» **Data records**
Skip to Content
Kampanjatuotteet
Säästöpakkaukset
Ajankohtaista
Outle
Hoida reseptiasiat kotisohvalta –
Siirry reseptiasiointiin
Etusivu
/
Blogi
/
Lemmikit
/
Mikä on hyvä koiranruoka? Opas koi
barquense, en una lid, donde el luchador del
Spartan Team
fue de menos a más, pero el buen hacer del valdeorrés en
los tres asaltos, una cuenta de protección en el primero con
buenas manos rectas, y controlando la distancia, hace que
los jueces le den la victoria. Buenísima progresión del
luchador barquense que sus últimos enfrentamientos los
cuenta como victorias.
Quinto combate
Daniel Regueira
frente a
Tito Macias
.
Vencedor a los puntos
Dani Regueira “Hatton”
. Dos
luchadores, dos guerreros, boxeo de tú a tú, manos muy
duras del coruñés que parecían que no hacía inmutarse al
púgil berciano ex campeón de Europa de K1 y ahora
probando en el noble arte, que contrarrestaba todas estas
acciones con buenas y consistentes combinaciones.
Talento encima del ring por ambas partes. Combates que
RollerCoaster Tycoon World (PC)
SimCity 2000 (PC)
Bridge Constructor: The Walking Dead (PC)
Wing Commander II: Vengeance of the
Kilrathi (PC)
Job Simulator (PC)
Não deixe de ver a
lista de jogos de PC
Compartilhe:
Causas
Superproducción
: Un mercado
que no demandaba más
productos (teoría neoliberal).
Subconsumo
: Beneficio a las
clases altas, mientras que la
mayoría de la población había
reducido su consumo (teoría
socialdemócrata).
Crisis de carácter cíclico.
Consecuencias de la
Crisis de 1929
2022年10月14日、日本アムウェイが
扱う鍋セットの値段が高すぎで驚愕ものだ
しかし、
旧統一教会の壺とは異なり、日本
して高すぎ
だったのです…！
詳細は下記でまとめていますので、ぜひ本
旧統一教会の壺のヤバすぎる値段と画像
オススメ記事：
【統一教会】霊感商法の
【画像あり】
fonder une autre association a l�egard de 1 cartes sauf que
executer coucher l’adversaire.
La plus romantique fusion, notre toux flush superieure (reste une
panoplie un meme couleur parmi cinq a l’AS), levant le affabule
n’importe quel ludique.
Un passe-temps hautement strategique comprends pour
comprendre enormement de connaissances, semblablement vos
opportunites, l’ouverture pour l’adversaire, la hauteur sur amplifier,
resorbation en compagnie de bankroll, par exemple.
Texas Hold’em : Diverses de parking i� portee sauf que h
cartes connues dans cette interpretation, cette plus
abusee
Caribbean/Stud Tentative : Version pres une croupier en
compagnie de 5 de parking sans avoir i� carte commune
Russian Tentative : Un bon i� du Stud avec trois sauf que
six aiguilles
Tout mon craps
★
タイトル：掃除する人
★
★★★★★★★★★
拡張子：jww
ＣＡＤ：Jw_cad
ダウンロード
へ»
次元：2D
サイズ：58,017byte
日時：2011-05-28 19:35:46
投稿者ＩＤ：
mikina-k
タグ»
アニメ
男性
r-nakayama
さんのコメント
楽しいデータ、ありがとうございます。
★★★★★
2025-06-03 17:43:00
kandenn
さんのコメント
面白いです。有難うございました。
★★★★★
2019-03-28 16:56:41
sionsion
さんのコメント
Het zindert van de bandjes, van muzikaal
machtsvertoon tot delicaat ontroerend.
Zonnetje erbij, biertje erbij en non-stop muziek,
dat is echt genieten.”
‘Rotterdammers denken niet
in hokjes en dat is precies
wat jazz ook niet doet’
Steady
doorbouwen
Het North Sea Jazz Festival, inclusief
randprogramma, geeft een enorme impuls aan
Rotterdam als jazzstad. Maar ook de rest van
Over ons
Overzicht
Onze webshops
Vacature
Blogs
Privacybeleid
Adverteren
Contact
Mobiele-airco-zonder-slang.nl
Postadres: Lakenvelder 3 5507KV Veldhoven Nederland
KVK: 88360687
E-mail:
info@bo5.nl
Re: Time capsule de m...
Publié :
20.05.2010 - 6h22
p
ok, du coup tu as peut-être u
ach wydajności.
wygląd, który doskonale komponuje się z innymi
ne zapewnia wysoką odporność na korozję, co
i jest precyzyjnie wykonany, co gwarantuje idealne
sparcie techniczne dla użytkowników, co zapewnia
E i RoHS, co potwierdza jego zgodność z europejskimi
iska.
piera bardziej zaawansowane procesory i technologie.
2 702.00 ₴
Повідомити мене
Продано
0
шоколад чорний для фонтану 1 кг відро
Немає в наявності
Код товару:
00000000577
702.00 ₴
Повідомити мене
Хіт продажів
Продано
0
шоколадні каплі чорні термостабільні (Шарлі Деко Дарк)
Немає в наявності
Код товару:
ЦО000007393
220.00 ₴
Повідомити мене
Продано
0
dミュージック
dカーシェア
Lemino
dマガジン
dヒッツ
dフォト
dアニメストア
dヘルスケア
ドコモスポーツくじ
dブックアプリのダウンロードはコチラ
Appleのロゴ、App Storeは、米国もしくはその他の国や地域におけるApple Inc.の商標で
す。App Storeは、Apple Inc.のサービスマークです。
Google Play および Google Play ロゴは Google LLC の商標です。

» **Activity**
From the first line of the records above to the line that contains "buenas manos rectas, y", quote each line exactly.

» **Output for this task**
Skip to Content
Kampanjatuotteet
Säästöpakkaukset
Ajankohtaista
Outle
Hoida reseptiasiat kotisohvalta –
Siirry reseptiasiointiin
Etusivu
/
Blogi
/
Lemmikit
/
Mikä on hyvä koiranruoka? Opas koi
barquense, en una lid, donde el luchador del
Spartan Team
fue de menos a más, pero el buen hacer del valdeorrés en
los tres asaltos, una cuenta de protección en el primero con
buenas manos rectas, y controlando la distancia, hace que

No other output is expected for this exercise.